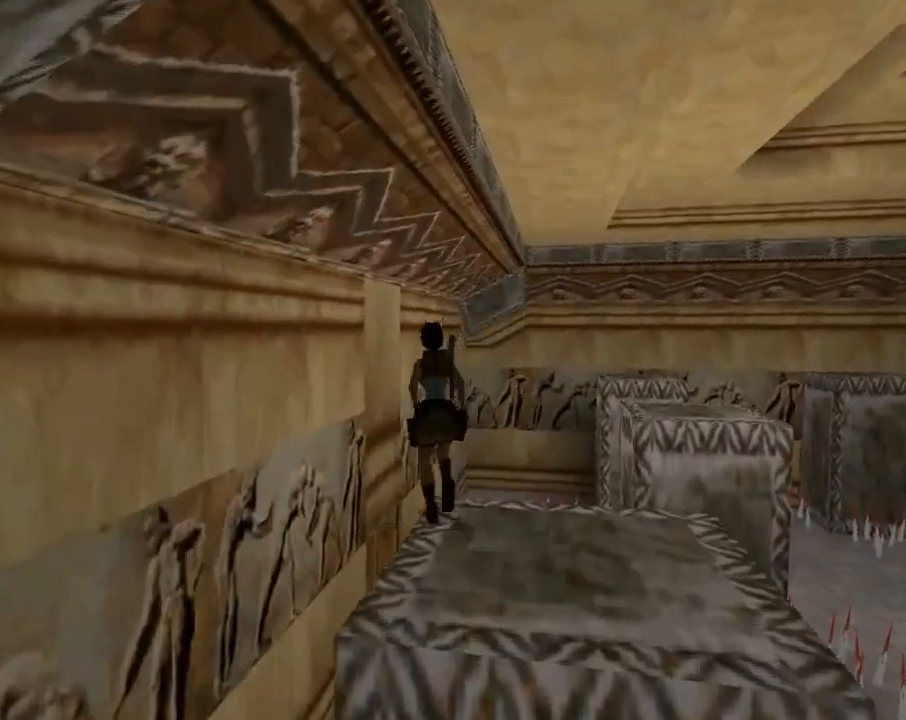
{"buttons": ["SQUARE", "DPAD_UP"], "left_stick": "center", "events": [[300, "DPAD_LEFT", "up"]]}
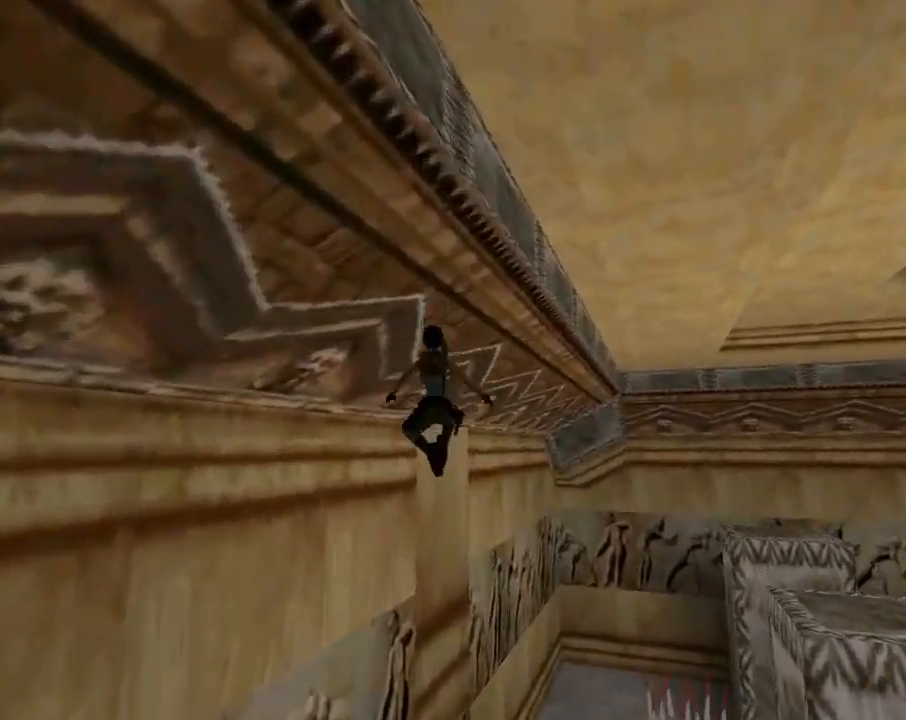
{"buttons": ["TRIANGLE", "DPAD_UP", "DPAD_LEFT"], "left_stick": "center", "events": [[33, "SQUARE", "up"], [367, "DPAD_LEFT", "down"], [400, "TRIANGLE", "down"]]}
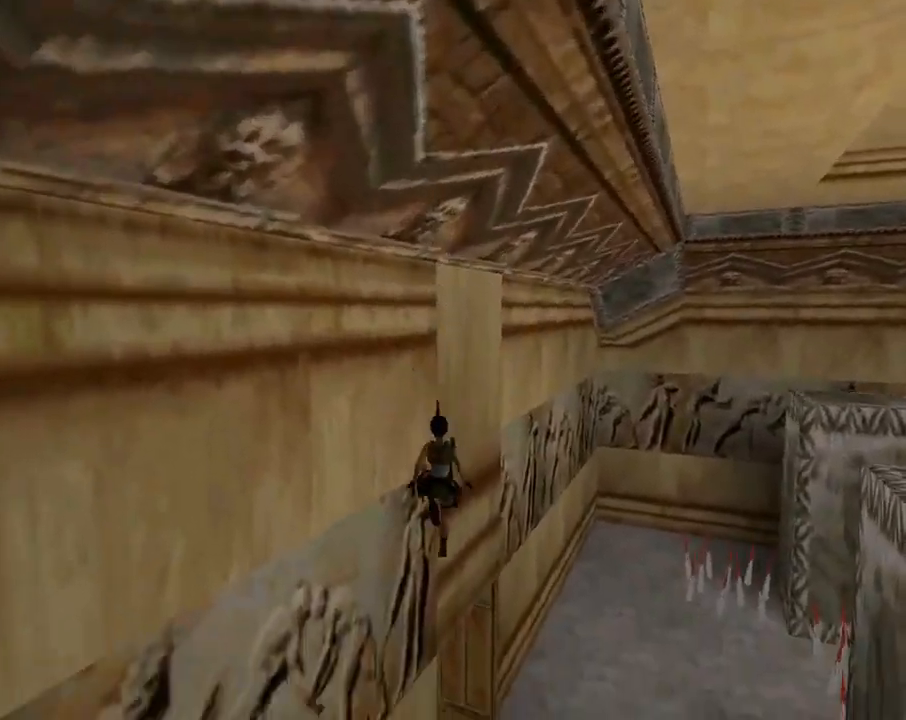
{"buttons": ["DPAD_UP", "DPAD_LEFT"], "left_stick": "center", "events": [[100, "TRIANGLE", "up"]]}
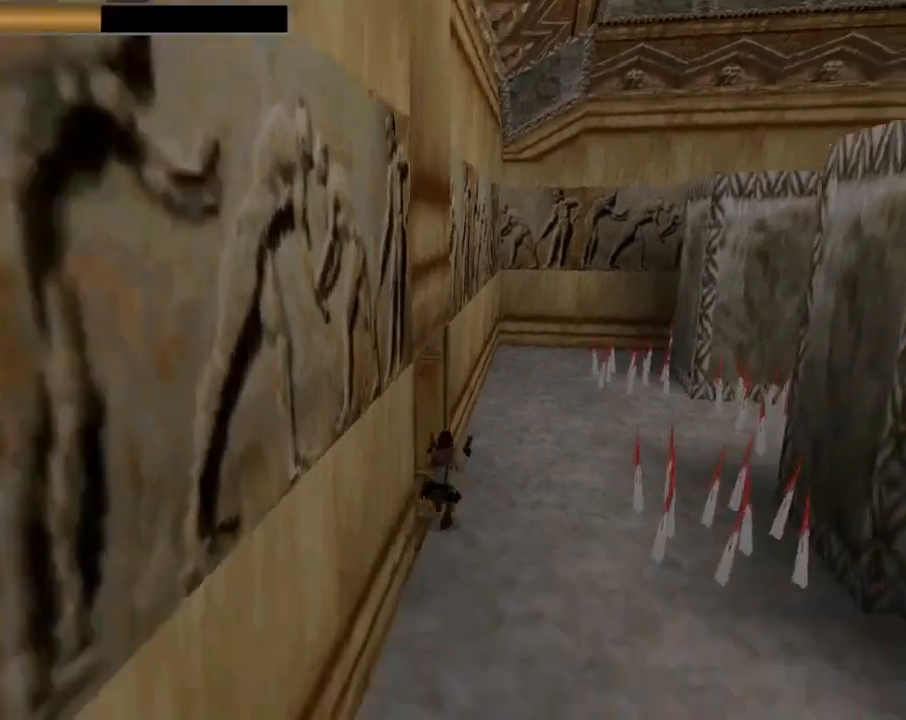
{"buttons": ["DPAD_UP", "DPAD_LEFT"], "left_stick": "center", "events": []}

——————

§ About this task
The expected answer is every line above in which the word "SQUARE" appears.

§ The completed task
{"buttons": ["SQUARE", "DPAD_UP"], "left_stick": "center", "events": [[300, "DPAD_LEFT", "up"]]}
{"buttons": ["TRIANGLE", "DPAD_UP", "DPAD_LEFT"], "left_stick": "center", "events": [[33, "SQUARE", "up"], [367, "DPAD_LEFT", "down"], [400, "TRIANGLE", "down"]]}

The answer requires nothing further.